Our literature search was limited to empirical studies in cultural evaluation contexts. This included any evaluation that specifically worked from a CRE approach or those that were conducted in cross-cultural program contexts and that considered culture a prominent variable for consideration in methodological processes. Culture was considered a key variable in evaluations that highlighted culturally based results, discussions, or lessons learned. In addition, we specifically analyzed empirical literature as opposed to conceptual works in order to explore how power is manifesting in the world of practice. For our purposes, empirical evaluations included not only traditional research methodologies (e.g., mixed-method, case study) but also critical or reflective narratives based on identified empirical evaluations conducted in cross-cultural program contexts. In order to identify our body of literature, search terms for this study included “cross-cultural evaluation,” “culturally responsive evaluation,” “cultural context,” “culturally responsive evaluation,” “cultural context,” and “culturally competent evaluation.” We searched a number of databases to obtain a wide range of scholarly literature such as ERIC and Psych Info. In addition, we closely examined bibliographies of recently published work in order to locate otherwise undetected or unidentified articles or studies that were not uncovered in our initial search. Our inclusion criteria included peer-reviewed articles in the North American context from the years 2000 to 2016, in order to examine more recent evaluation work. Although we cannot claim our sample is completely exhaustive, we made every effort to ensure it was sufficiently extensive in order to fully represent the current state of CRE literature.
Sample Characteristics
Our literature search and inclusion criteria led us to 18 empirical articles written between 2000 and 2016. All evaluations took place in North America including Canada (n = 2) and the United States (n = 16). The program contexts in our sample of articles roughly fell into the following four categories: education (n = 10), community or community initiatives (n = 3), health (n = 2), and social services (n = 3). All programs were designed to improve inequities or provide specific services to enhance the educational, health, or social challenges for the target population such as violence prevention, increasing underrepresentation, transforming distressed neighborhoods, parent education, improving positive educational outcomes for underrepresented students, smoking prevention, HIV prevention, rehabilitation, improving developmental outcomes, and enhancing school–family–community partnerships. All the target populations were people of color and/or underrepresented populations identified as Hispanic or Latino (n = 4), African American or Black low income (n =2), underserved or underrepresented 1 (n = 5), immigrants (n = 2), refugees (n = 1), Hmong (n = 1), low income (n = 1), or multiple participants in multiple contexts (n = 2). We explicitly omitted all evaluations conducted in Indigenous contexts, as we recognize that evaluations in these contexts are replete with power dynamics that are historically specific to these particular contexts (Chouinard & Cousins, 2009). The majority of evaluations utilized a mixed methods approach with other approaches including qualitative, case study, participatory action research, and Delphi method. Theoretical frameworks and approaches included CRE, social justice, social cognitive, transformative, postmodern, anthropological, critical theory, value based, talent development framework, and integrated theory of influence. Most of the evaluations included implications for evaluation practice particularly surrounding issues of culture and working with culturally diverse populations.

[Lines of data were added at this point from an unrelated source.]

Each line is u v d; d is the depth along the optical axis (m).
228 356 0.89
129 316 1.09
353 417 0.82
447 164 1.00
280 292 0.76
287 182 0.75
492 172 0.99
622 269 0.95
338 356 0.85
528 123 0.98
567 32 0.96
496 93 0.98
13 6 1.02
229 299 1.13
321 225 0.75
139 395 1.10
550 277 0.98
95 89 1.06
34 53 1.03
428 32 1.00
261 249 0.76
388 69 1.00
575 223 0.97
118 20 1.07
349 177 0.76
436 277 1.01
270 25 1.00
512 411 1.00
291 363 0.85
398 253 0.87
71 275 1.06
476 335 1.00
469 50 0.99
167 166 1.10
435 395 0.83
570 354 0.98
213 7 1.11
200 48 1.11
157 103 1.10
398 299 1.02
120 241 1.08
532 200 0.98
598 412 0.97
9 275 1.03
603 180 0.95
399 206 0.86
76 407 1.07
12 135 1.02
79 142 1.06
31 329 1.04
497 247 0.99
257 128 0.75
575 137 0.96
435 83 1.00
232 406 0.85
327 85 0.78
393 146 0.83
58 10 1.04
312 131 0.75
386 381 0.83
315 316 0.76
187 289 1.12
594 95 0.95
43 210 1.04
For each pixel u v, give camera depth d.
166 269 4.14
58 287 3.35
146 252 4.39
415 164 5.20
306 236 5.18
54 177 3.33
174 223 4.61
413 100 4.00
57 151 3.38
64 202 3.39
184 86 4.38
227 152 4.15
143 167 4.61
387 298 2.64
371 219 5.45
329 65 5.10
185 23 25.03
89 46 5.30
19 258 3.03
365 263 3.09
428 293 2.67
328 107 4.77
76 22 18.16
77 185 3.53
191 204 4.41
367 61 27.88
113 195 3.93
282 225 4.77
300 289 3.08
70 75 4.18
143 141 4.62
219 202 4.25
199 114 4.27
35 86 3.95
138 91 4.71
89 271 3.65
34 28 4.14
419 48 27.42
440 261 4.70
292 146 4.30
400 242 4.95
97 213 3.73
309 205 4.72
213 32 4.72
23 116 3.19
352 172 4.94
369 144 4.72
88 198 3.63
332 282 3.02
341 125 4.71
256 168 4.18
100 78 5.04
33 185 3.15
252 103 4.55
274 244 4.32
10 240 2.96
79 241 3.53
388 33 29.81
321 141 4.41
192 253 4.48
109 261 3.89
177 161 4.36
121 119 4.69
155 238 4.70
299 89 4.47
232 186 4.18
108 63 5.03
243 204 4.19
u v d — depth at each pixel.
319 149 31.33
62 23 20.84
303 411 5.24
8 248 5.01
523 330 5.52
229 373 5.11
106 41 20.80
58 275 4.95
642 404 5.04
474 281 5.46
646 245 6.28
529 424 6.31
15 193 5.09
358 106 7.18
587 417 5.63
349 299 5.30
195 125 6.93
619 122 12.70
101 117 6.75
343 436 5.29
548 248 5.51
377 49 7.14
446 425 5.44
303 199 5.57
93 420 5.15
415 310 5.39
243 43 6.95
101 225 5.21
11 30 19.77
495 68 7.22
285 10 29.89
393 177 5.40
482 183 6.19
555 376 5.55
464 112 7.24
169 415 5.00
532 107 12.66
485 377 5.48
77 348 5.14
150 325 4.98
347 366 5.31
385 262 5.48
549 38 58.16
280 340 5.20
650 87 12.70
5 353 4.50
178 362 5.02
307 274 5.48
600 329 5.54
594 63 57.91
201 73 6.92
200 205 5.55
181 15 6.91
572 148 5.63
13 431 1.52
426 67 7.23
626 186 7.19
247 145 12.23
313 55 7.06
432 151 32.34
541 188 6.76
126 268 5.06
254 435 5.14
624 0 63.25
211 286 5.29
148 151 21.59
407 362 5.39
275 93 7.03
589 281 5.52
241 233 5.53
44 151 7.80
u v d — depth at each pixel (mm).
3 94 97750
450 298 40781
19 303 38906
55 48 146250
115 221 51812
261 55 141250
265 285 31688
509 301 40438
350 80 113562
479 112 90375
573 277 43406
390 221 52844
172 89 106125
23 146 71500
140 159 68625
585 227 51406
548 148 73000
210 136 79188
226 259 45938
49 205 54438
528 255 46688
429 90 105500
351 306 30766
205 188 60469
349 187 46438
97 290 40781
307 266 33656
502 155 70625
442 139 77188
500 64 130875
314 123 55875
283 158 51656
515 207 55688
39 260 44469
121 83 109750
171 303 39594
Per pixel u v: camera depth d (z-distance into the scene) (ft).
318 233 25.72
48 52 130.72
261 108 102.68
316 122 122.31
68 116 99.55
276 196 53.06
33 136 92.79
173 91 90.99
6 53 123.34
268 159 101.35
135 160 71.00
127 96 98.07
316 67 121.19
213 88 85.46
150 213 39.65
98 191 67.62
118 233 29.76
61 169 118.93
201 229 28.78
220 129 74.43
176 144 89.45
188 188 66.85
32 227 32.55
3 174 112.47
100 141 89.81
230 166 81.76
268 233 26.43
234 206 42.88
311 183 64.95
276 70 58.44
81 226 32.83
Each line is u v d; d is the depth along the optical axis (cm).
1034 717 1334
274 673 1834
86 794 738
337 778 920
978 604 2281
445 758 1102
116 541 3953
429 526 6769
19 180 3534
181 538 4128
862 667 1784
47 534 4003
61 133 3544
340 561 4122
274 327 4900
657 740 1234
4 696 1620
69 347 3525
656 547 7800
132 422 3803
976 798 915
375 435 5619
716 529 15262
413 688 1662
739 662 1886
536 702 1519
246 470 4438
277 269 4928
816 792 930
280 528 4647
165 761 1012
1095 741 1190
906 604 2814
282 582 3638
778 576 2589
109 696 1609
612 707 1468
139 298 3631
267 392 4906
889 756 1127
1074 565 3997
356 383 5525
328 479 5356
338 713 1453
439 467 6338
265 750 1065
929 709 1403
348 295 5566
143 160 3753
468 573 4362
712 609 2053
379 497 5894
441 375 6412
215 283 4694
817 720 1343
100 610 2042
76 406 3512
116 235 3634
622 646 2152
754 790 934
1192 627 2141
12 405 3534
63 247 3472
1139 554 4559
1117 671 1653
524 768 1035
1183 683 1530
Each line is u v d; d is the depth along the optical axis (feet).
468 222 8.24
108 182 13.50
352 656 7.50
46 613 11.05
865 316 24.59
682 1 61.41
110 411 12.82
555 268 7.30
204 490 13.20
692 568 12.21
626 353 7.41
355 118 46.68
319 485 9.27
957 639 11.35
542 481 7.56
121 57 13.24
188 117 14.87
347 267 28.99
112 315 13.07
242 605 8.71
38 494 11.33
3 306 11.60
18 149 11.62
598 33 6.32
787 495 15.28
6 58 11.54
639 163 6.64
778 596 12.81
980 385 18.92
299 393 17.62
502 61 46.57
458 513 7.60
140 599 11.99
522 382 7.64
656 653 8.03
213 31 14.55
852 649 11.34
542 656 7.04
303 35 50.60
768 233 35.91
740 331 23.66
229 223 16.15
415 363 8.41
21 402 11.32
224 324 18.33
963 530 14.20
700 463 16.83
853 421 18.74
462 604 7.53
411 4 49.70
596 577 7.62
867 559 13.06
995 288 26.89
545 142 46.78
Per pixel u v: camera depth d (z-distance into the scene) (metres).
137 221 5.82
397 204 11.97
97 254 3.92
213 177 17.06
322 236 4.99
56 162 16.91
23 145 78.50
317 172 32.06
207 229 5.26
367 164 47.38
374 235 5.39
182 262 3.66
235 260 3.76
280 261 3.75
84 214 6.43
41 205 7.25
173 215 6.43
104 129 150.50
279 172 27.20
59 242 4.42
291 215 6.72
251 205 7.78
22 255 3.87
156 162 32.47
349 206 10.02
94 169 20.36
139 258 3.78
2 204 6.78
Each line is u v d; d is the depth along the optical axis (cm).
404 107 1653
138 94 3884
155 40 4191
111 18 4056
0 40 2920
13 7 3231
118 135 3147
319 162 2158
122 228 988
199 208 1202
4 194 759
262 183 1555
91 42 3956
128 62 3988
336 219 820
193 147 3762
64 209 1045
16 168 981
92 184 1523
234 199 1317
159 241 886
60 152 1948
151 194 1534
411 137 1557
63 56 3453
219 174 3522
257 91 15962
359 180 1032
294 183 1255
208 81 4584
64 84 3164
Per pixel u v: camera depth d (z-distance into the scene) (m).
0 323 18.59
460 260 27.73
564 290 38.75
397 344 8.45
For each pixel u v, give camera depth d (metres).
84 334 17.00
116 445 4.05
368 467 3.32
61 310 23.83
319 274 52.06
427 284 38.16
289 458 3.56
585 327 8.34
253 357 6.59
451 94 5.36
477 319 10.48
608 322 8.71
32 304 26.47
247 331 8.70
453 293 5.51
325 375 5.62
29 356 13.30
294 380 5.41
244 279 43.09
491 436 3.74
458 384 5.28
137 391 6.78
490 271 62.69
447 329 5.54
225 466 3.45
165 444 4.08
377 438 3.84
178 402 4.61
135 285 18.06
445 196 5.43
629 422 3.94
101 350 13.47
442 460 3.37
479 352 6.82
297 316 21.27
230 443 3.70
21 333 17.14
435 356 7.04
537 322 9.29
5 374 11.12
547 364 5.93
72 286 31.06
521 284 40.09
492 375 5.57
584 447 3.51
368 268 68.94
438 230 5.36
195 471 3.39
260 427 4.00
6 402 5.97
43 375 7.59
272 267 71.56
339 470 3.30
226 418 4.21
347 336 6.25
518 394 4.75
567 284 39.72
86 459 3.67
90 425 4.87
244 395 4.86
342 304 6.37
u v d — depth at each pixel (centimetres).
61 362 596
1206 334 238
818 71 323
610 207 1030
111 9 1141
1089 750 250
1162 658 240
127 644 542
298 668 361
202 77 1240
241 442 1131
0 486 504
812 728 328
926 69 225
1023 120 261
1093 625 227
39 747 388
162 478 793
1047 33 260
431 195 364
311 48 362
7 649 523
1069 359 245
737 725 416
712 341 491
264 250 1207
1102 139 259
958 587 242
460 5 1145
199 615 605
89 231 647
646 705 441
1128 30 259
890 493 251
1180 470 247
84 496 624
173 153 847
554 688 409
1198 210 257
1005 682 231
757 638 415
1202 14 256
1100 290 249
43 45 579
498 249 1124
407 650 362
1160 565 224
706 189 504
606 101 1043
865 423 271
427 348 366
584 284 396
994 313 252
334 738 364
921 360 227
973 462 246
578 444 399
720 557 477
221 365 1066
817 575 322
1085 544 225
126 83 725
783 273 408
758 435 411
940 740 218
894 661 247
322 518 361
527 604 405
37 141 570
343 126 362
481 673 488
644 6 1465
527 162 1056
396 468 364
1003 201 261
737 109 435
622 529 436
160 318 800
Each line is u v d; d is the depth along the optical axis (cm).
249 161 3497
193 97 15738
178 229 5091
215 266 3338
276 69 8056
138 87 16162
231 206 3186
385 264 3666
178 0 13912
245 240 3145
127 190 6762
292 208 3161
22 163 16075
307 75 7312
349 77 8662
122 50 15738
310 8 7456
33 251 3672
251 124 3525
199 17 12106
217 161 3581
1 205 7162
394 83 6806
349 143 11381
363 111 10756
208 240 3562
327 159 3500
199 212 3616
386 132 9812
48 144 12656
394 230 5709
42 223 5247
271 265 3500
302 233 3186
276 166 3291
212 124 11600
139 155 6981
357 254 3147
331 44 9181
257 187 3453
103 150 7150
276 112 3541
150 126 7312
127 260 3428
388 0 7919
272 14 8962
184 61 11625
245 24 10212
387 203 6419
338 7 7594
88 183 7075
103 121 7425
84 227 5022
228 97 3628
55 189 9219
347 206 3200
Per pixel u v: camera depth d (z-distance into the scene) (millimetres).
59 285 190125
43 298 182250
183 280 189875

Review Strategy and Analysis
After the 18 articles were identified, we closely analyzed and discussed each article. Articles were placed in a comprehensive table that included the following sections to guide the readings and discussion: authors, program context, population context, evaluation approach and theoretical framework, relational power, discursive power, political power, and historical/temporal power. To identify power dynamics, we used a preordinate design based on the emergent conceptual framework in order to guide our analysis and reading of the articles (i.e., relational, discursive, political power). However, it’s important to note that our reading and analysis also informed our conceptual framework and added additional components as we identified aspects of power that emerged in the evaluation context. Specifically, we added the historical/temporal power category to the conceptual framework after analyzing the articles. Finally, we came to consensus as to the identified manifestation of power, which are outlined in the following section.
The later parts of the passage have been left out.